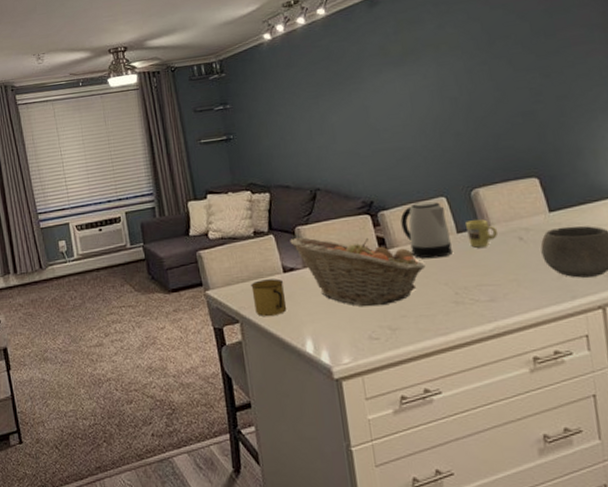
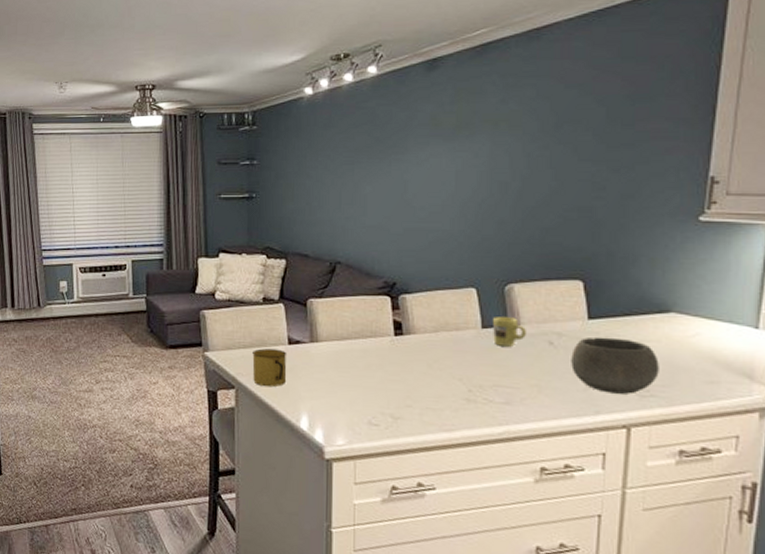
fruit basket: present [290,237,426,306] -> none [300,310,441,393]
kettle: present [400,200,452,259] -> none [422,289,473,352]

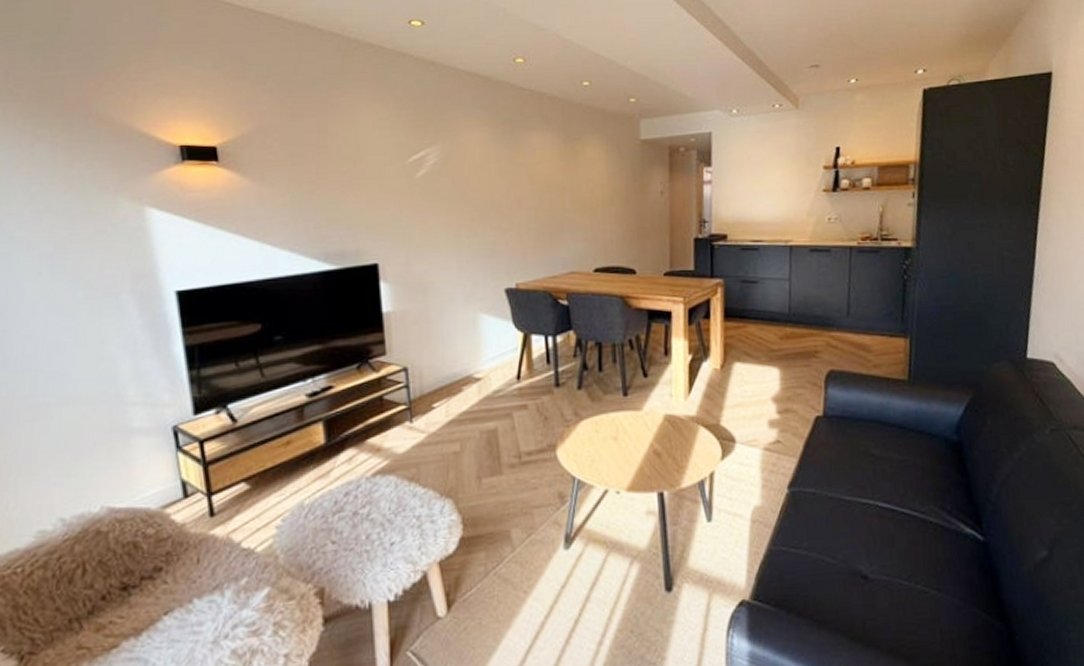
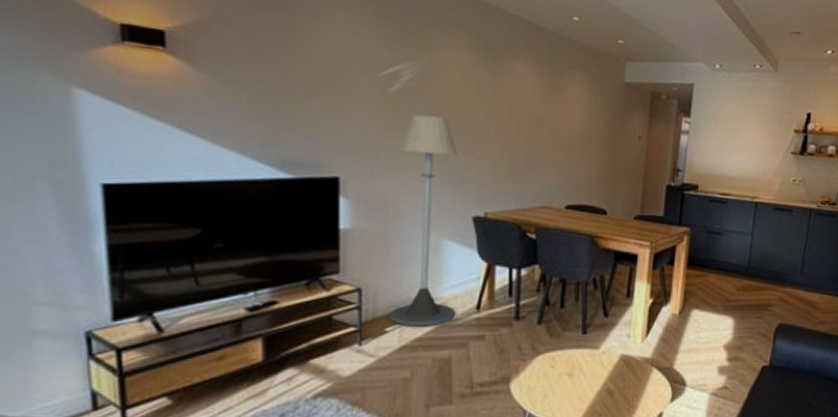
floor lamp: none [430,195,497,401] -> present [390,114,458,327]

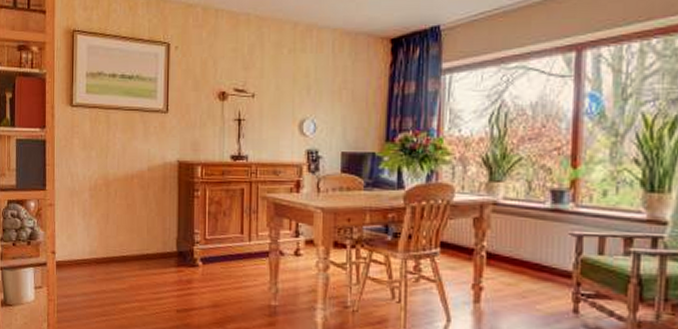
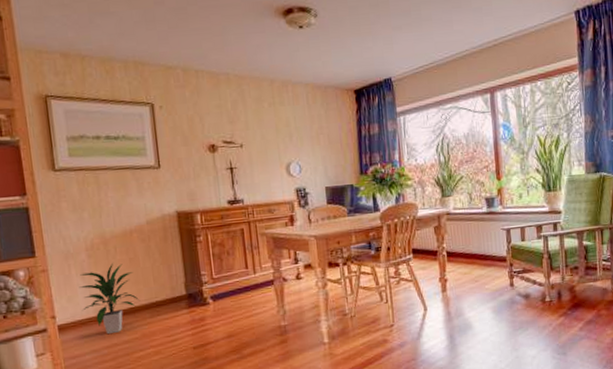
indoor plant: none [78,207,132,280] -> present [79,263,141,335]

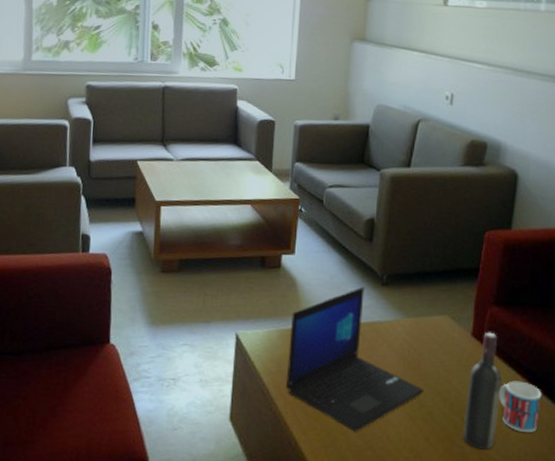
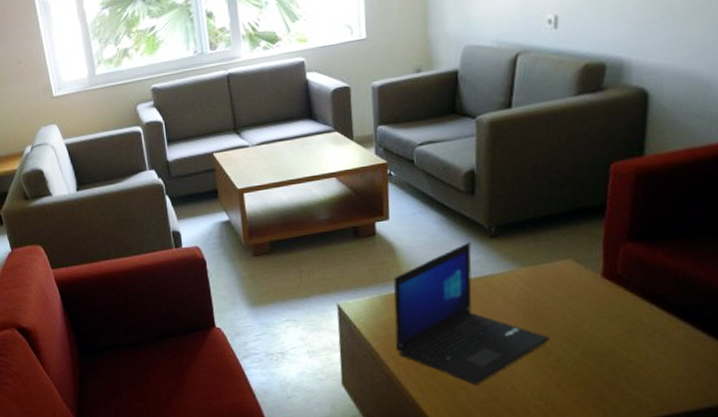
wine bottle: present [463,332,502,450] -> none [599,270,643,391]
mug: present [499,381,542,432] -> none [641,317,695,370]

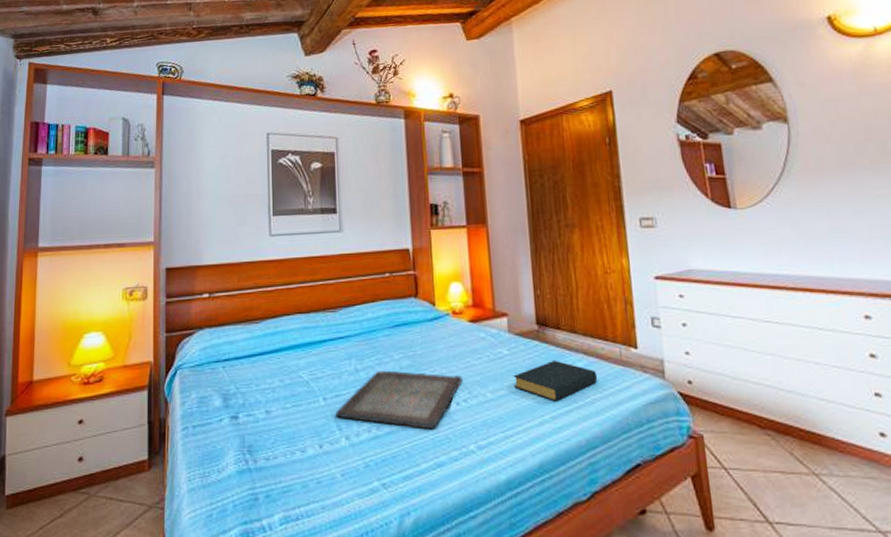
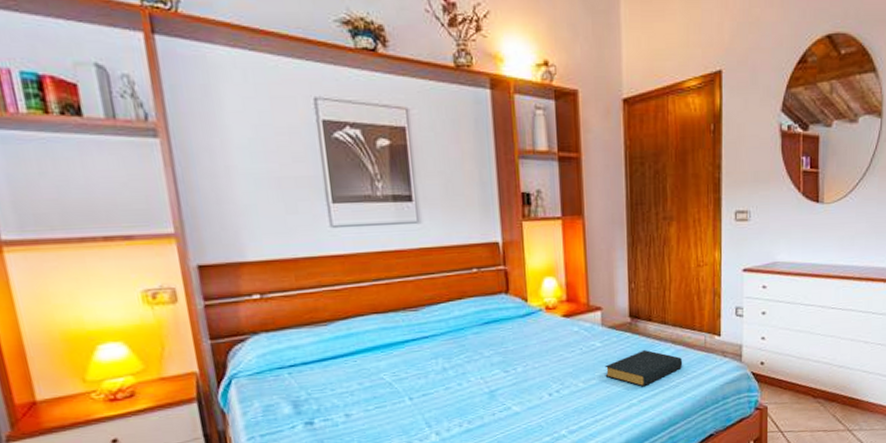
serving tray: present [336,370,463,430] -> none [424,367,555,420]

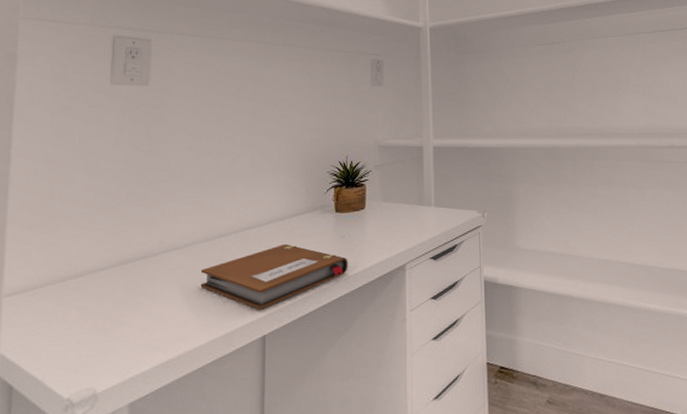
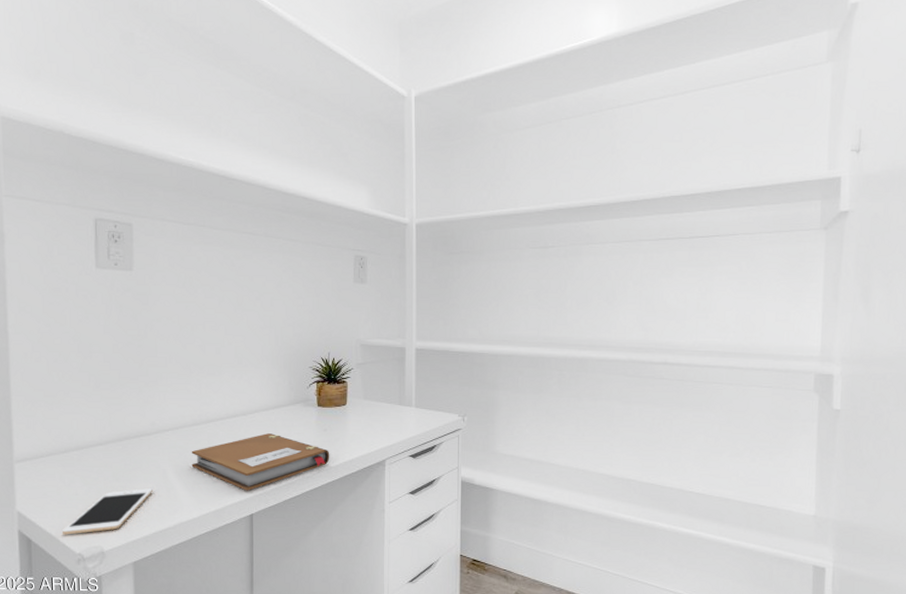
cell phone: none [49,315,156,378] -> present [61,488,153,535]

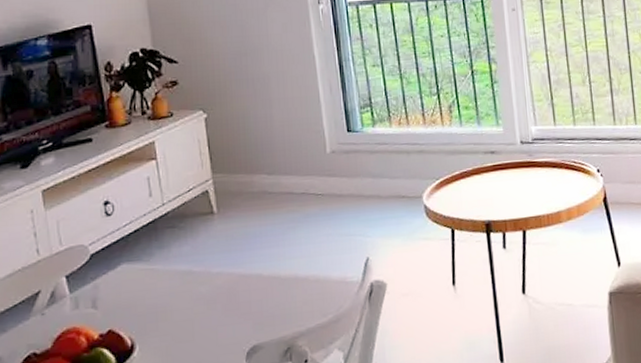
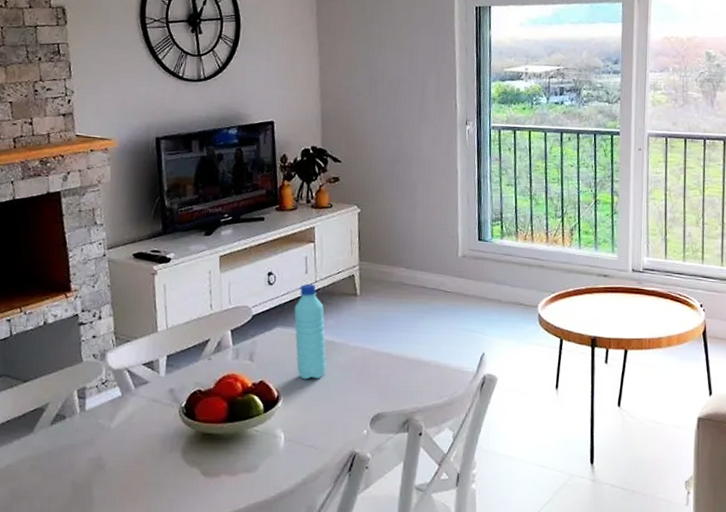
water bottle: none [140,207,186,321] -> present [294,283,326,380]

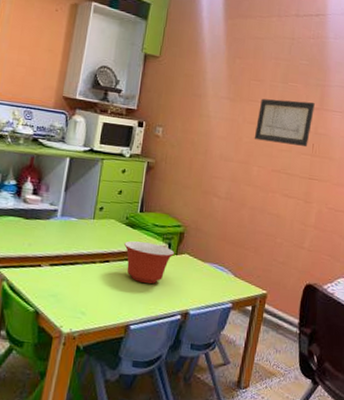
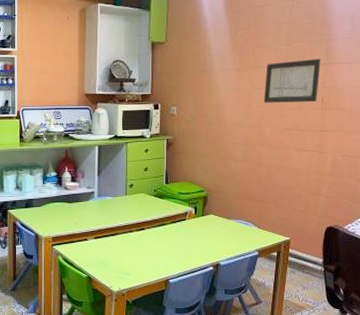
mixing bowl: present [124,241,175,284] -> none [155,209,201,244]

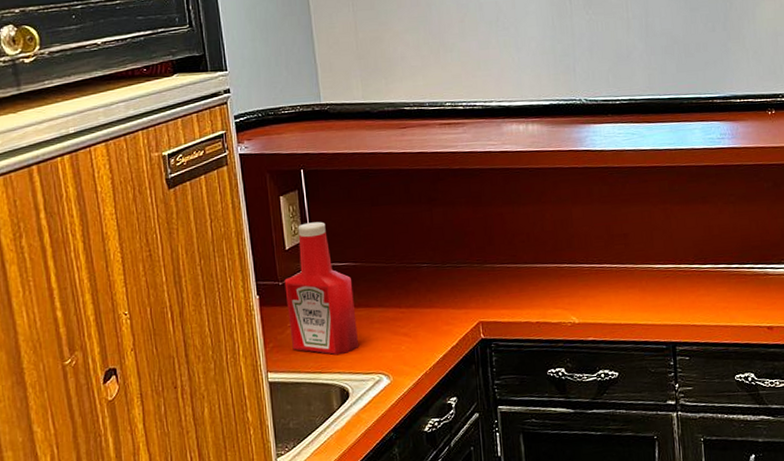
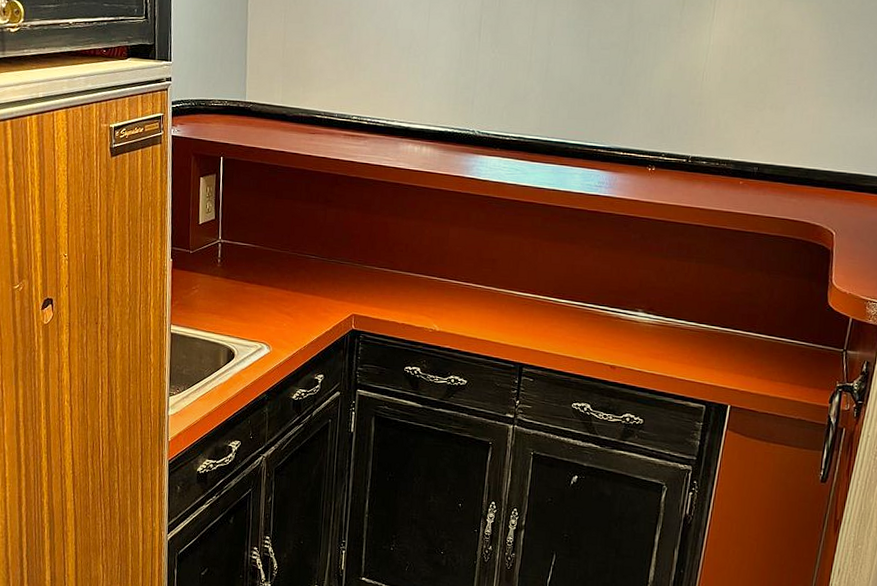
ketchup bottle: present [284,221,358,355] -> none [193,203,250,321]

=== WHAT YOU ARE ASKED TO DO ===
The copy must reproduce the listing above verbatim and contain no pictures.

=== THE ANSWER ===
fruit basket: present [290,237,426,306] -> none [300,310,441,393]
kettle: present [400,200,452,259] -> none [422,289,473,352]

floor lamp: none [430,195,497,401] -> present [390,114,458,327]

indoor plant: none [78,207,132,280] -> present [79,263,141,335]

wine bottle: present [463,332,502,450] -> none [599,270,643,391]
mug: present [499,381,542,432] -> none [641,317,695,370]

serving tray: present [336,370,463,430] -> none [424,367,555,420]

cell phone: none [49,315,156,378] -> present [61,488,153,535]

water bottle: none [140,207,186,321] -> present [294,283,326,380]

mixing bowl: present [124,241,175,284] -> none [155,209,201,244]

ketchup bottle: present [284,221,358,355] -> none [193,203,250,321]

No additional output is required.